Stored items:
::::::::::
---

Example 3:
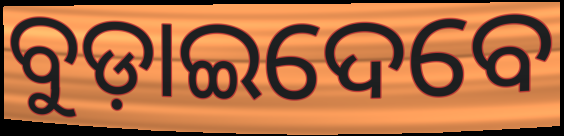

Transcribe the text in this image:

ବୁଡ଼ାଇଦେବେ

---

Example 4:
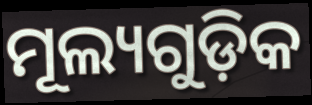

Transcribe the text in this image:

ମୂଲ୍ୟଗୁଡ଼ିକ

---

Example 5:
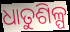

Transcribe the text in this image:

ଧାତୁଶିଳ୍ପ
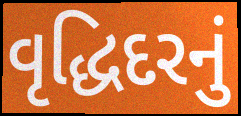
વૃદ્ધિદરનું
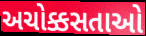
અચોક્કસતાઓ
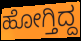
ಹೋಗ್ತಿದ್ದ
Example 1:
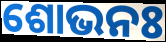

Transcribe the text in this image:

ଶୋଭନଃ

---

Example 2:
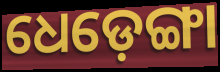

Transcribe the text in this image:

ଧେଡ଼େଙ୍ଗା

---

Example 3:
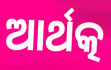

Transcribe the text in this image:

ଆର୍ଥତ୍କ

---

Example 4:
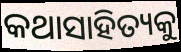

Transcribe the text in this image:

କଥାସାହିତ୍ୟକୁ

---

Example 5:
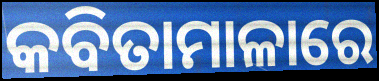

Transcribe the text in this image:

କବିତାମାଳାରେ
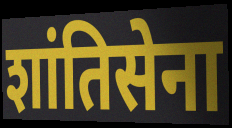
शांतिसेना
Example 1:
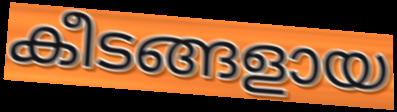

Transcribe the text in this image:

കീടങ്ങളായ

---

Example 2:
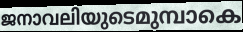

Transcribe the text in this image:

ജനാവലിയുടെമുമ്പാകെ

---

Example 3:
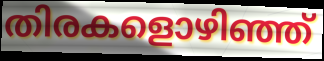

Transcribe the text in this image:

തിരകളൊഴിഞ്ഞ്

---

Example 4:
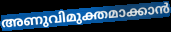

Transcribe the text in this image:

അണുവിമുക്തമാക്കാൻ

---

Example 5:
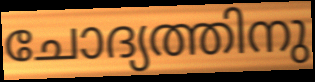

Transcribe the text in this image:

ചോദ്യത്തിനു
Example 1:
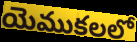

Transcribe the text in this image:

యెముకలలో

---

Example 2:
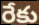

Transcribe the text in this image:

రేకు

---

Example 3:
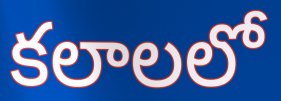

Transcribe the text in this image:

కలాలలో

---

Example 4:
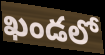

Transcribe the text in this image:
::::::::::
* **Work to be completed**
Repeat the lines above precisely and skip every picture.

* **Written response**
---

Example 3:

Transcribe the text in this image:

ବୁଡ଼ାଇଦେବେ

---

Example 4:

Transcribe the text in this image:

ମୂଲ୍ୟଗୁଡ଼ିକ

---

Example 5:

Transcribe the text in this image:

ଧାତୁଶିଳ୍ପ
વૃદ્ધિદરનું
અચોક્કસતાઓ
ಹೋಗ್ತಿದ್ದ
Example 1:

Transcribe the text in this image:

ଶୋଭନଃ

---

Example 2:

Transcribe the text in this image:

ଧେଡ଼େଙ୍ଗା

---

Example 3:

Transcribe the text in this image:

ଆର୍ଥତ୍କ

---

Example 4:

Transcribe the text in this image:

କଥାସାହିତ୍ୟକୁ

---

Example 5:

Transcribe the text in this image:

କବିତାମାଳାରେ
शांतिसेना
Example 1:

Transcribe the text in this image:

കീടങ്ങളായ

---

Example 2:

Transcribe the text in this image:

ജനാവലിയുടെമുമ്പാകെ

---

Example 3:

Transcribe the text in this image:

തിരകളൊഴിഞ്ഞ്

---

Example 4:

Transcribe the text in this image:

അണുവിമുക്തമാക്കാൻ

---

Example 5:

Transcribe the text in this image:

ചോദ്യത്തിനു
Example 1:

Transcribe the text in this image:

యెముకలలో

---

Example 2:

Transcribe the text in this image:

రేకు

---

Example 3:

Transcribe the text in this image:

కలాలలో

---

Example 4:

Transcribe the text in this image:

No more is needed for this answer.